By Marilyn Harris with Howard Switzer
A three-act play in verse, “1492 The Play” is a re-education project of Marilyn Harris, a former Spanish teacher with Metro Nashville Public Schools..
Created in 1992, the Quincentennial Year, to counter the myth that Columbus discovered America, the play nudges us to consider the point of view of the natives who discovered Columbus and his many followers.
Re-education can be done in a light-hearted manner. The script mixes a sense of humor, singing, dancing and rapping with intent to pry minds both young and old loose from the long-held notion of heroic discovery.
In 1992 Berkeley, California became the first US city to reject Columbus Day in favor of Indigenous People’s Day. Now in more than 50 US cities and 13 states across the US, Indigenous Peoples Day is the official holiday. President Joe Biden formally commemorated the holiday with a presidential proclamation in 2021.

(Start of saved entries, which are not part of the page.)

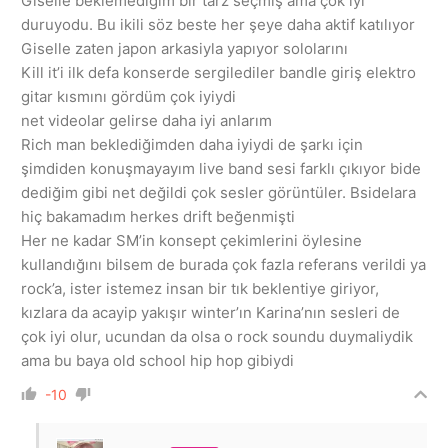
Giselle beklemediğim bir tarz seçmiş ama çok iyi
duruyodu. Bu ikili söz beste her şeye daha aktif katılıyor
Giselle zaten japon arkasiyla yapıyor sololarını
Kill it’i ilk defa konserde sergilediler bandle giriş elektro
gitar kısmını gördüm çok iyiydi
net videolar gelirse daha iyi anlarım
Rich man beklediğimden daha iyiydi de şarkı için
şimdiden konuşmayayım live band sesi farklı çıkıyor bide
dediğim gibi net değildi çok sesler görüntüler. Bsidelara
hiç bakamadım herkes drift beğenmişti
Her ne kadar SM’in konsept çekimlerini öylesine
kullandığını bilsem de burada çok fazla referans verildi ya
rock’a, ister istemez insan bir tık beklentiye giriyor,
kızlara da acayip yakışır winter’ın Karina’nın sesleri de
çok iyi olur, ucundan da olsa o rock soundu duymaliydik
ama bu baya old school hip hop gibiydi
-10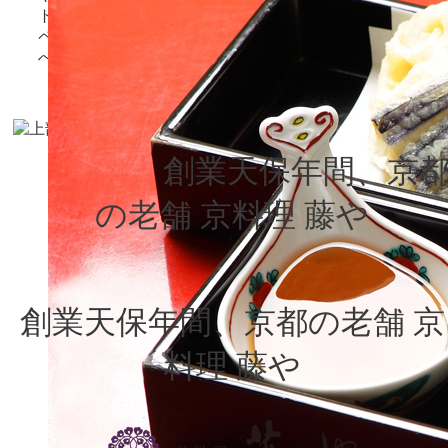
創業天保年間、京
の老舗 京料理 藤や
創業天保年間、京都の老舗 京
料理 藤や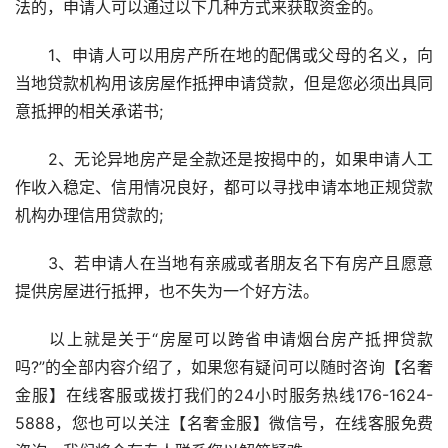
法的，申请人可以通过以下几种方式来获取资金的。
　　1、申请人可以用房产所在地的配偶或父母的名义，向
当地贷款机构用该房屋作抵押申请贷款，但是您必须出具同
意抵押的相关承诺书;
　　2、无论异地房产是全款还是按揭中的，如果申请人工
作收入稳定、信用情况良好，都可以寻找申请本地正规贷款
机构办理信用贷款的;
　　3、若申请人在当地有亲戚或者朋友名下有房产且愿意
提供房屋进行抵押，也不失为一个好方法。
　　以上就是关于“房屋可以跨省申请烟台房产抵押贷款
吗?”的全部内容介绍了，如果您有疑问可以随时咨询【名奢
金服】在线客服或拨打我们的24小时服务热线176-1624-
5888，您也可以关注【名奢金服】微信号，在线客服免费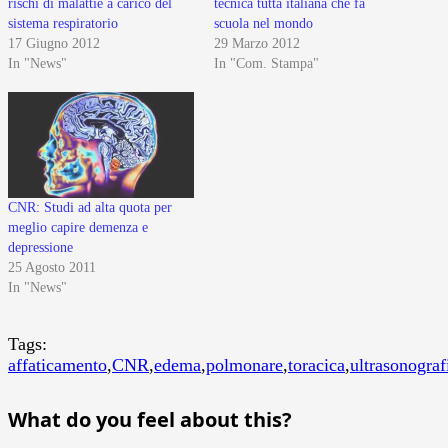
rischi di malattie a carico del
tecnica tutta italiana che fa
sistema respiratorio
scuola nel mondo
17 Giugno 2012
29 Marzo 2012
In "News"
In "Com. Stampa"
CNR: Studi ad alta quota per
meglio capire demenza e
depressione
25 Agosto 2011
In "News"
Tags:
affaticamento
,
CNR
,
edema
,
polmonare
,
toracica
,
ultrasonograf
What do you feel about this?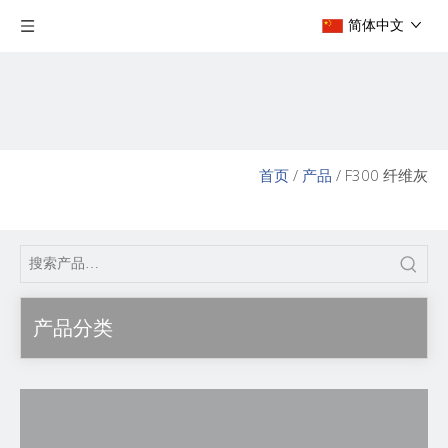
简体中文
首页
/
产品
/
F300 纤维灰
产品分类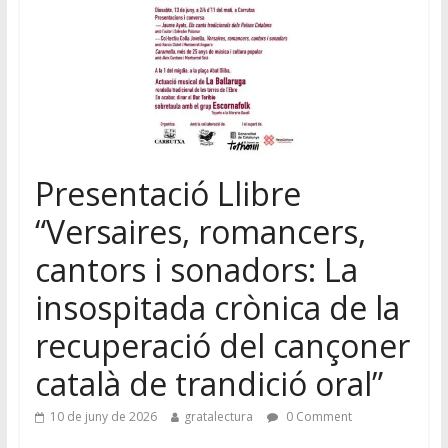
Presentació Llibre
“Versaires, romancers,
cantors i sonadors: La
insospitada crònica de la
recuperació del cançoner
català de trandició oral”
10 de juny de 2026
gratalectura
0 Comment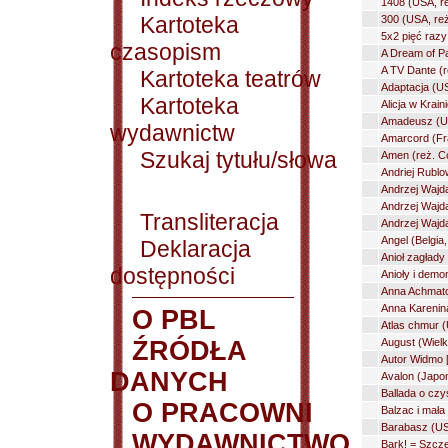
1408 (USA, re
Kartoteka
300 (USA, re
5x2 pięć razy
czasopism
A Dream of Pa
A TV Dante (
Kartoteka teatrów
Adaptacja (US
Kartoteka
Alicja w Krai
Amadeusz (US
wydawnictw
Amarcord (Fra
Szukaj tytułu/słowa
Amen (reż. C
Andriej Rublo
Andrzej Wajda
Andrzej Wajda
Transliteracja
Andrzej Wajda
Angel (Belgia
Deklaracja
Anioł zagłady
dostępności
Anioły i dem
Anna Achmat
Anna Karenina
O PBL
Atlas chmur (
ŹRÓDŁA
August (Wielk
Autor Widmo [
DANYCH
Avalon (Japon
Ballada o czy
O PRACOWNI
Balzac i mała 
Barabasz (USA
WYDAWNICTWO
Bark! = Szcze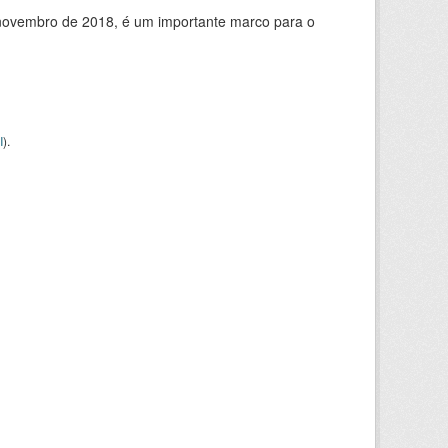
de novembro de 2018, é um importante marco para o
I
).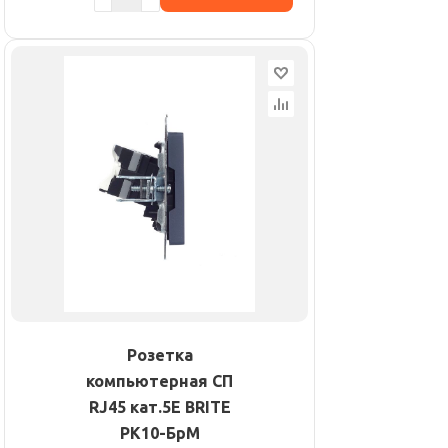
Розетка
компьютерная СП
RJ45 кат.5E BRITE
РК10-БрМ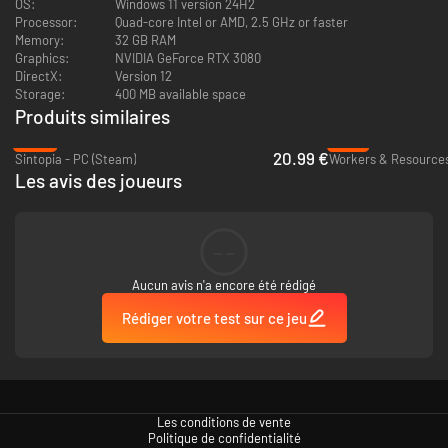
OS:
Windows 11 version 24H2
Processor:
Quad-core Intel or AMD, 2.5 GHz or faster
Memory:
32 GB RAM
Graphics:
NVIDIA GeForce RTX 3080
DirectX:
Version 12
Storage:
400 MB available space
Produits similaires
-40%
-81%
20.99 €
Sintopia - PC (Steam)
Avec plus de 30 ressources différentes à récolter, fabriquer, échanger ou
Les avis des joueurs
voler, vos gobelins auront toujours de quoi faire. N'oubliez pas de recruter
quelques Exécuteurs pour s'assurer qu'ils ne se relâchent pas !
Diplomatie de tribu, mondiale et divine
--
Aucun avis n'a encore été rédigé
Rédiger votre test sur ce jeu
Les conditions de vente
Politique de confidentialité
Utilisez le bon mélange de discours, de pots-de-vin et de violence pour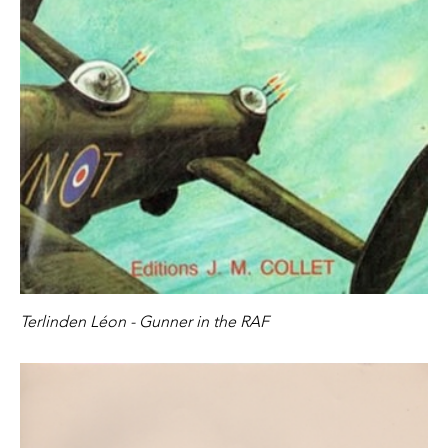
Terlinden Léon - Gunner in the RAF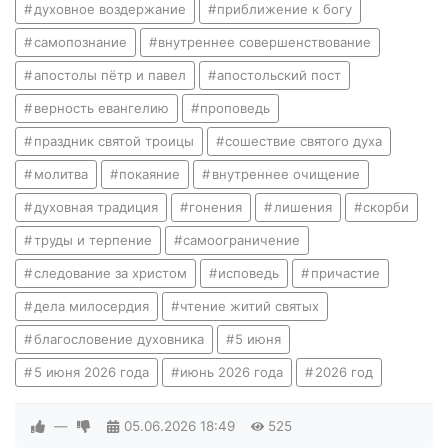
духовное воздержание
приближение к богу
самопознание
внутреннее совершенствование
апостолы пётр и павел
апостольский пост
верность евангелию
проповедь
праздник святой троицы
сошествие святого духа
молитва
покаяние
внутреннее очищение
духовная традиция
гонения
лишения
скорби
труды и терпение
самоограничение
следование за христом
исповедь
причастие
дела милосердия
чтение житий святых
благословение духовника
5 июня
5 июня 2026 года
июнь 2026 года
2026 год
—
05.06.2026
18:49
525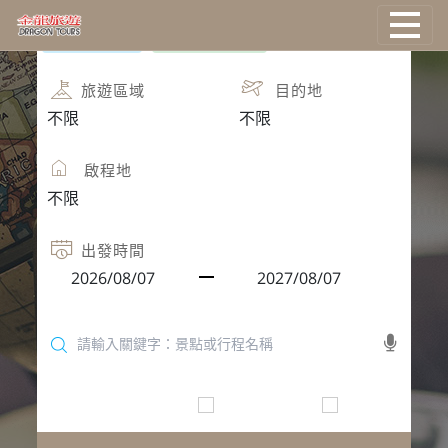
團體旅遊
團體自由行
國外旅遊
旅遊區域
目的地
國際機票
啟程地
塔克旅遊
主題旅遊
出發時間
郵輪旅遊
台灣旅遊
只找可報名
保證出發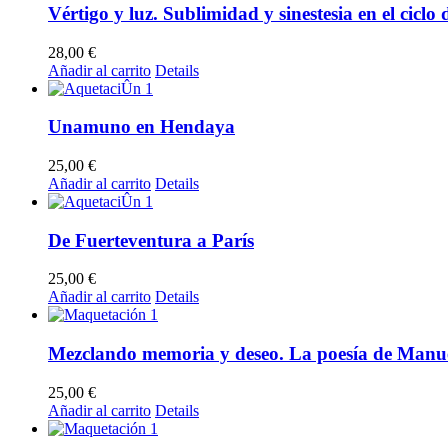
Vértigo y luz. Sublimidad y sinestesia en el cic
28,00
€
Añadir al carrito
Details
Unamuno en Hendaya
25,00
€
Añadir al carrito
Details
De Fuerteventura a París
25,00
€
Añadir al carrito
Details
Mezclando memoria y deseo. La poesía de Manu
25,00
€
Añadir al carrito
Details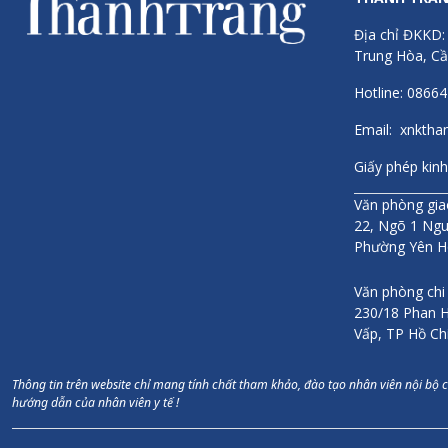
Địa chỉ ĐKKD:
Trung Hòa, Cầ
Hotline: 0866
Email: xnkth
Giấy phép k
Văn phòng giao
22, Ngõ 1 Ngu
Phường Yên H
Văn phòng chi
230/18 Phan H
Vấp, TP Hồ Ch
Thông tin trên website chỉ mang tính chất tham khảo, đào tạo nhân viên nội bộ 
hướng dẫn của nhân viên y tế !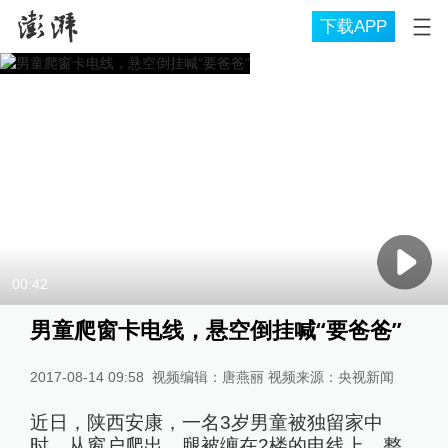
下载APP
00:42
男童爬窗卡电线，悬空倒挂喊“要爸爸”
2017-08-14 09:58
视频编辑：唐燕丽 视频来源：央视新闻
近日，陕西安康，一名3岁男童被独留家中
时，从窗户爬出，腿被缠在2楼的电线上，整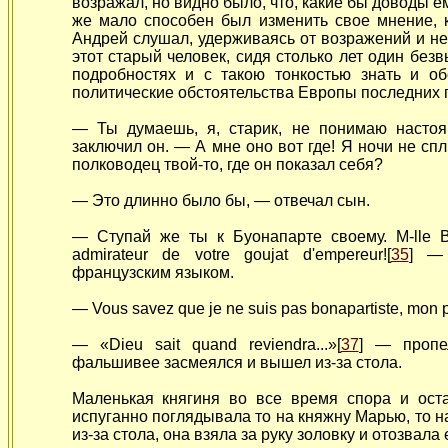
возражал, но видно было, что, какие бы доводы е
же мало способен был изменить свое мнение, к
Андрей слушал, удерживаясь от возражений и не
этот старый человек, сидя столько лет один безв
подробностях и с такою тонкостью знать и о
политические обстоятельства Европы последних 
— Ты думаешь, я, старик, не понимаю насто
заключил он. — А мне оно вот где! Я ночи не спл
полководец твой-то, где он показал себя?
— Это длинно было бы, — отвечал сын.
— Ступай
же ты к Буонапарте своему. M-lle Bo
admirateur de votre goujat d'empereur![
35
] —
французским языком.
— Vous savez que je ne suis
pas bonapartiste, mon p
— «Dieu sait quand reviendra...»[
37
] — пропе
фальшивее засмеялся и вышел из-за стола.
Маленькая княгиня во все время спора и ост
испуганно поглядывала то на княжну Марью, то н
из-за стола, она взяла за руку золовку и отозвала 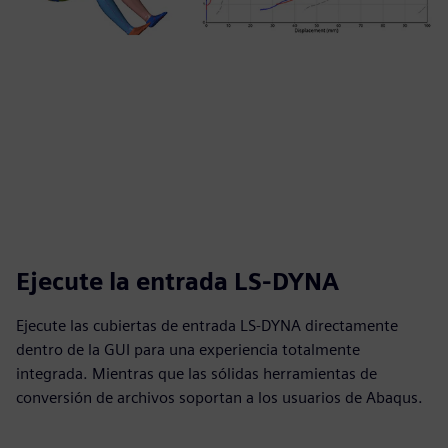
Ejecute la entrada LS-DYNA
Ejecute las cubiertas de entrada LS-DYNA directamente
dentro de la GUI para una experiencia totalmente
integrada. Mientras que las sólidas herramientas de
conversión de archivos soportan a los usuarios de Abaqus.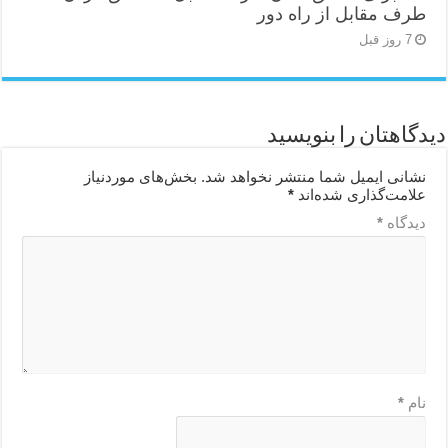
طرف مقابل از راه دور
7 روز قبل
دیدگاهتان را بنویسید
نشانی ایمیل شما منتشر نخواهد شد.
بخش‌های موردنیاز
علامت‌گذاری شده‌اند
*
دیدگاه
*
نام
*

At least 33 statues of Christopher Columbus have been taken down since the Black Lives Matter protests in the spring of 2020. Indigenous leaders and members of Mexico‘s Zapatista movement sailed across the Atlantic from Mexico to Spain in 2021, calling attention to the 500 years of indigenous resistance after the Spanish colonizers settled in the Aztec capital of Tenochtitlan.